Ja, so, ganz so war Emery Bothwell, der dann mit mir und wenigen Männern in der Sahara eine ganze Raubkarawane vernichtet hatte. Daß er, der sonst so wortkarge Mann, uns mit so vielen Worten begrüßt hatte, war ein Zeichen der ebenso großen wie aufrichtigen Freude, welche er bei dem gegenwärtigen Wiedersehen empfand. Er kannte Winnetou ebensogut persönlich wie mich, da wir mit ihm den Südwesten der Vereinigten Staaten fast drei Vierteljahre lang durchstreift und dabei manches ungewöhnliche Vorkommnis erlebt hatten. Der Apatsche freute sich infolgedessen wohl in demselben Grade, wie ich über dieses ganz unerwartete Zusammentreffen, doch war es nicht seine Weise, sich dergleichen Regungen auffällig merken zu lassen.

Daß wir hier und in dieser Zeit mit ihm zusammentrafen, war mir im hohen Grade willkommen. Er stand sich so, daß er stets über seine Zeit verfügen konnte, und ich war sofort überzeugt, daß er sich uns anschließen werde.
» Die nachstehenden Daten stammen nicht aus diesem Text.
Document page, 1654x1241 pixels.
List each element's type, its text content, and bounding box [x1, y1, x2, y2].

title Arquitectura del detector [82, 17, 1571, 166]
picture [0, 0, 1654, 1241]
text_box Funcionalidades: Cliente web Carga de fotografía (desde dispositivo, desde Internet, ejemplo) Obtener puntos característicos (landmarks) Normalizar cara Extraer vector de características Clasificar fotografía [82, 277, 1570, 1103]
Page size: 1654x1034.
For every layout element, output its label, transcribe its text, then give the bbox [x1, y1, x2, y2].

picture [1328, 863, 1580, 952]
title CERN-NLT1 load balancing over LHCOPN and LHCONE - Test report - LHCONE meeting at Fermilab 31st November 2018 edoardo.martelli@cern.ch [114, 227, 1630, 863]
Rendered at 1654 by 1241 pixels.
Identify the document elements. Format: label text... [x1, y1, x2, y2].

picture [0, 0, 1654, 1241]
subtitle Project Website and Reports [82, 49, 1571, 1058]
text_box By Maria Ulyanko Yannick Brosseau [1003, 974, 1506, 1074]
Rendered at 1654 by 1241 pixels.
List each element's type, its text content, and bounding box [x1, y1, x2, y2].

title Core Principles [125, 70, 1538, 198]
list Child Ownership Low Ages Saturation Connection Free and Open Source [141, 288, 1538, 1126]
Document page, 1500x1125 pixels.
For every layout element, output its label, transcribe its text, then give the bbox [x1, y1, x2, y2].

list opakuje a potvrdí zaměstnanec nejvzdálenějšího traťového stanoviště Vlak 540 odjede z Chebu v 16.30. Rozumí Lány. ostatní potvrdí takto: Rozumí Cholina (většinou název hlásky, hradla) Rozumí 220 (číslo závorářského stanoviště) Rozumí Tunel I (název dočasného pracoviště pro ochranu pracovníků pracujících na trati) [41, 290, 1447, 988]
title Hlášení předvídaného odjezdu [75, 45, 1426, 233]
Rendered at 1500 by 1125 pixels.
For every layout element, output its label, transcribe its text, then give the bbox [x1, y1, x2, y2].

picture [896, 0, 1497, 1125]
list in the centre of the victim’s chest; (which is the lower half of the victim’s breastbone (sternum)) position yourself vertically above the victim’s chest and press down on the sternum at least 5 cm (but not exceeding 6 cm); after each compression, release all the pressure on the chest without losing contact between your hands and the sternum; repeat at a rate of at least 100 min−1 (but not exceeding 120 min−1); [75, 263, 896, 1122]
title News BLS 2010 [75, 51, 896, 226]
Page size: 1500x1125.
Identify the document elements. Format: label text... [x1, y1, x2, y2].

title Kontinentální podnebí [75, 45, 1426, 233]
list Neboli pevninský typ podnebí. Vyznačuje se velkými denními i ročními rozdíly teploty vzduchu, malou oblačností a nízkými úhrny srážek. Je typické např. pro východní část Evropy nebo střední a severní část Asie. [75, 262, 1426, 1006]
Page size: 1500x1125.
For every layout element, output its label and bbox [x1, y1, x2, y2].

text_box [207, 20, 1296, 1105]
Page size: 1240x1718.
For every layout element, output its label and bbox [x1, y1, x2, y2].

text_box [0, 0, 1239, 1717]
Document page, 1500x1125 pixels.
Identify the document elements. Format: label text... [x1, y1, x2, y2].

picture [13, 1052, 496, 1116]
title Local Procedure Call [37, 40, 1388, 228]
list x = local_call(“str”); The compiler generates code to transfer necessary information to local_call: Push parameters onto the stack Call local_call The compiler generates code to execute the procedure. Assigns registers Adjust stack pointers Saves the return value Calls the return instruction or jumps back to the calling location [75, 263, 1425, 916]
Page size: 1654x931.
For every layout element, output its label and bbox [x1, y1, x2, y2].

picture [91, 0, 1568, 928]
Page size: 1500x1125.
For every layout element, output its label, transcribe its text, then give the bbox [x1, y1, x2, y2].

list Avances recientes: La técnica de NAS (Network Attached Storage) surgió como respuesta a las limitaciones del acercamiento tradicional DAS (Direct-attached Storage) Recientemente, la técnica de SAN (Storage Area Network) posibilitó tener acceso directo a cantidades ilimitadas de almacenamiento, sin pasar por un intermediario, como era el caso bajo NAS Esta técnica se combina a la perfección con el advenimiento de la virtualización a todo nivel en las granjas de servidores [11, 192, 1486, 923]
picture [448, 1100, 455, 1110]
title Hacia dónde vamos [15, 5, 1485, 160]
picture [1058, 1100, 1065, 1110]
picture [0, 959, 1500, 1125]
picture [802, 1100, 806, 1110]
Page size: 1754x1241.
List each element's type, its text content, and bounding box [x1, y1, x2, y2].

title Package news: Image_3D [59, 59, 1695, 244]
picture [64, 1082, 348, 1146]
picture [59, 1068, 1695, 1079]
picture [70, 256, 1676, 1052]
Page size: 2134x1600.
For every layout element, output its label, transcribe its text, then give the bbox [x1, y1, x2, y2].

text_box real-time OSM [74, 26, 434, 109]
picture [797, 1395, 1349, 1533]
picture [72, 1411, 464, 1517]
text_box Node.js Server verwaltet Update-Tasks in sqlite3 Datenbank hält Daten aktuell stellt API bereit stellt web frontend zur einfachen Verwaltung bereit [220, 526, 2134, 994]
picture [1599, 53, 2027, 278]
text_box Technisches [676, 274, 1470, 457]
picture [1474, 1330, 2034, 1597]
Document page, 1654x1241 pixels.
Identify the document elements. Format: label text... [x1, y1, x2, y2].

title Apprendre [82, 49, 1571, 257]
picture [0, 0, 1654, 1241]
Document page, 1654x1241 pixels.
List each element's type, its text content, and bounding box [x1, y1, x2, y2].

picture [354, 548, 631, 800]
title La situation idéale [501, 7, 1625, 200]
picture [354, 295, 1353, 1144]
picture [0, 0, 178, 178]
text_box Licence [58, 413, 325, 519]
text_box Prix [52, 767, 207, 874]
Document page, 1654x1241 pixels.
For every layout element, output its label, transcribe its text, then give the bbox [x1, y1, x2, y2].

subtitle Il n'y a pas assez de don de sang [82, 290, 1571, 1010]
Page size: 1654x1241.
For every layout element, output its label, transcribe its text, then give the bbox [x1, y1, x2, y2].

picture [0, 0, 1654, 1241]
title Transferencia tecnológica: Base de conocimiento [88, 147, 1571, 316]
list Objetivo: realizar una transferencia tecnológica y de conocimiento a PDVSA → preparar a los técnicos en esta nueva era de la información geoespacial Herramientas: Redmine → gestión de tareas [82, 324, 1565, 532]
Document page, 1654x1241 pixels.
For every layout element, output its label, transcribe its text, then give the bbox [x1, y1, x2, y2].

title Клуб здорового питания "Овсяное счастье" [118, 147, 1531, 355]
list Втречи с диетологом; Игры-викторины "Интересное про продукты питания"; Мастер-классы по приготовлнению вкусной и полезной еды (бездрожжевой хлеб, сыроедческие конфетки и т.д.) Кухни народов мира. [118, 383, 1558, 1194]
Es handelte sich darum, nach einem Verschollenen zu suchen, vielleicht gar ein Verbrechen zu entdecken oder wenigstens zu verhüten, und das war seiner Abenteurerlust eine hochwillkommene Aufgabe. Und da er alles Nötige besaß, sie zu lösen, so konnte ich keinen bessern Begleiter finden, als ihn. Und wenn die Gesuchten sich noch so schlau und sorgfältig versteckt hätten, mit Winnetou, dem berühmtesten Pfadfinder des Westens, und mit Emery, dem fast ebenso berühmten Behluwan-Bei der algerischen Wüste, mußten sie entdeckt werden.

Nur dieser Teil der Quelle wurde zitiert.